El terror de 1824/XI

De Wikisource, la biblioteca libre.

XI


XI

XI


Dejamos a D. Patricio como aquellas estatuas vivas de hielo, a cuya mísera quietud y frialdad quedaban reducidas, según confesión propia, las heroínas de las comedias tan duramente flageladas por Moratín. El alma del insigne patriota había caído de improviso en turbación muy honda, saliendo de aquel dulce estado de serenidad en que ha tiempo vivía. Dudas, temores, desconsuelo y congoja le sobresaltaron en invasión aterradora, sin que la presencia de Sola le aliviara, porque la huérfana habló muy poco durante todo aquel día y no dijo nada de lo que a nuestro anciano había quitado hasta la última sombra de sosiego.

Mas por la noche, cuando la joven se retiraba, volvió a decir la terrible frase:

-Si yo me fuera a Inglaterra, ¿qué harías tú, viejecillo bobo?

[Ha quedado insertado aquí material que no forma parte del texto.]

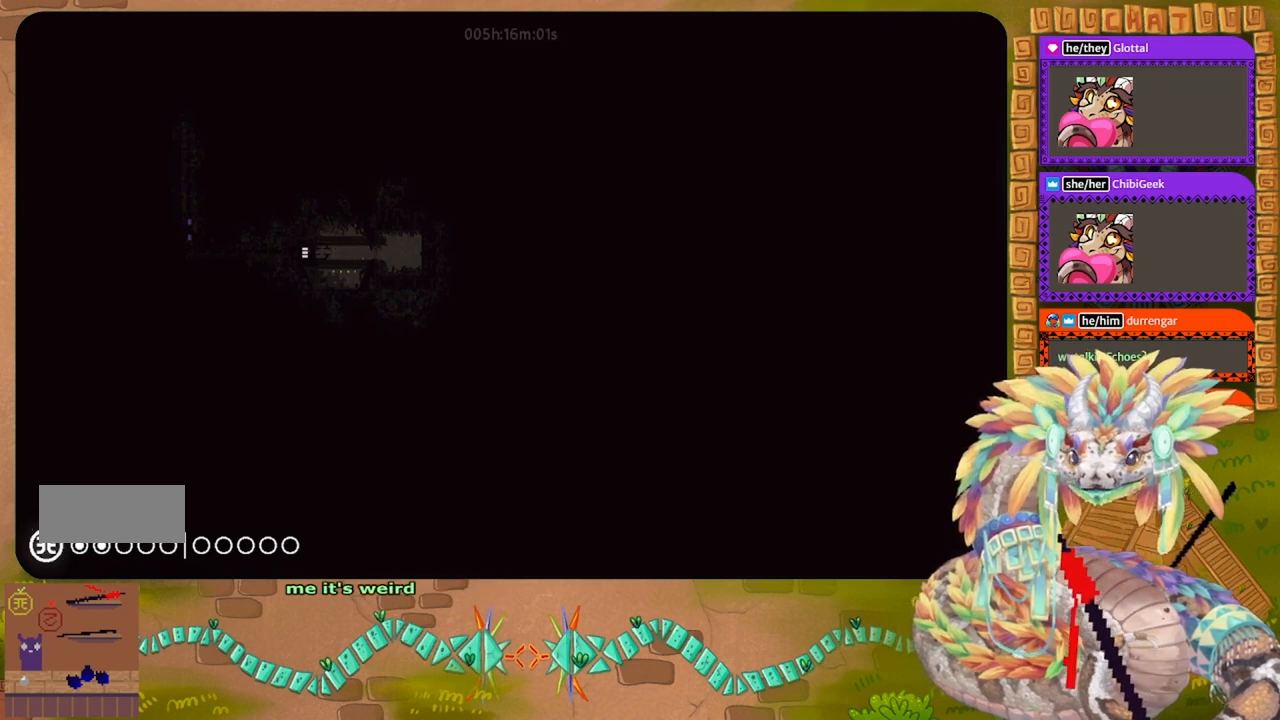
{"keys": ["left"], "events": []}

D. Patricio no pudo hablar, porque su garganta era como de bronce y todo el cuerpo se le quedó frío. No pudo dormir nada en toda la noche, revolviendo en su mente sin cesar la terrible pregunta.

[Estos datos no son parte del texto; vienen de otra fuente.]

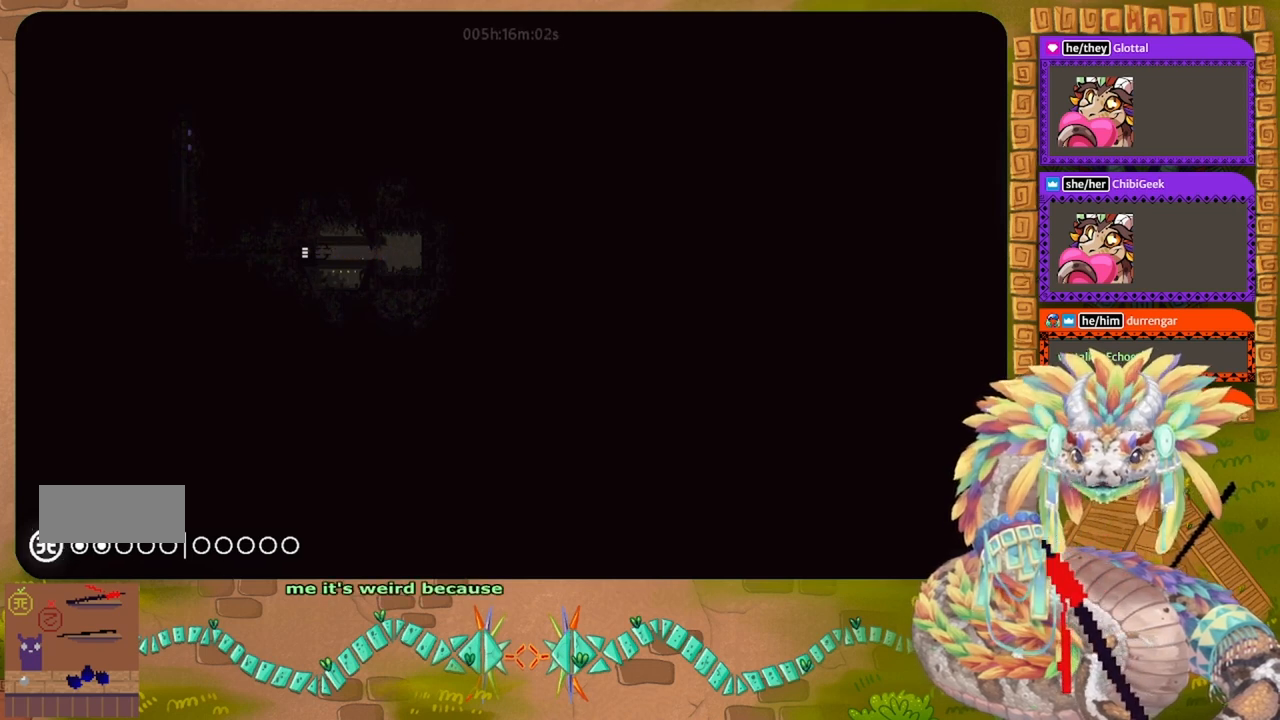
{"keys": ["left"], "events": []}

-¡Consagrar yo mi vida a una criatura como esta!... -exclamaba en su calenturiento insomnio-: ¡amarla con todas las fuerzas del alma, ser padre para ella, ser amigo, ser esclavo, y a lo mejor oír hablar de un viaje a Inglaterra!... ¡Ingrata, mil veces ingrata! Te ofrezco mi gloria, trasmito a ti, bendiciéndote, los laureles que han de ornar mi frente, y me abandonas!... ¡Ah! Señor, Señor de todas las cosas... ¡La ocasión ha llegado! El momento de mi sacrificio sublime está presente. No espero más. ¡Adiós, hija de mi corazón; adiós, esperanza mía, a quien diputé por compañera de mi fama!... Tú a Inglaterra, yo a la inmortalidad... ¿Pero a qué vas tú a Inglaterra, grandísima loca? ¿a qué?... Sepámoslo. ¡Ay! te llama el amor de un hombre, no me lo niegues, de un hombre a quien amas más que a mí, más que a tu padre, más que al abuelo Sarmiento... ¡Por vida de la Ch...! Esto no lo puedo consentir, no mil veces... yo tengo mucho corazón... Sola, Sola de mi vida... ¿por qué me abandonas? ¿por qué te vas, y dejas solo, pobre, miserable, a tu buen viejecito que te adora como a los ángeles? ¿Qué he hecho yo? ¿Te he faltado en algo? ¿No soy siempre tu perrillo obediente y callado que no respiraría si su respiración te molestara?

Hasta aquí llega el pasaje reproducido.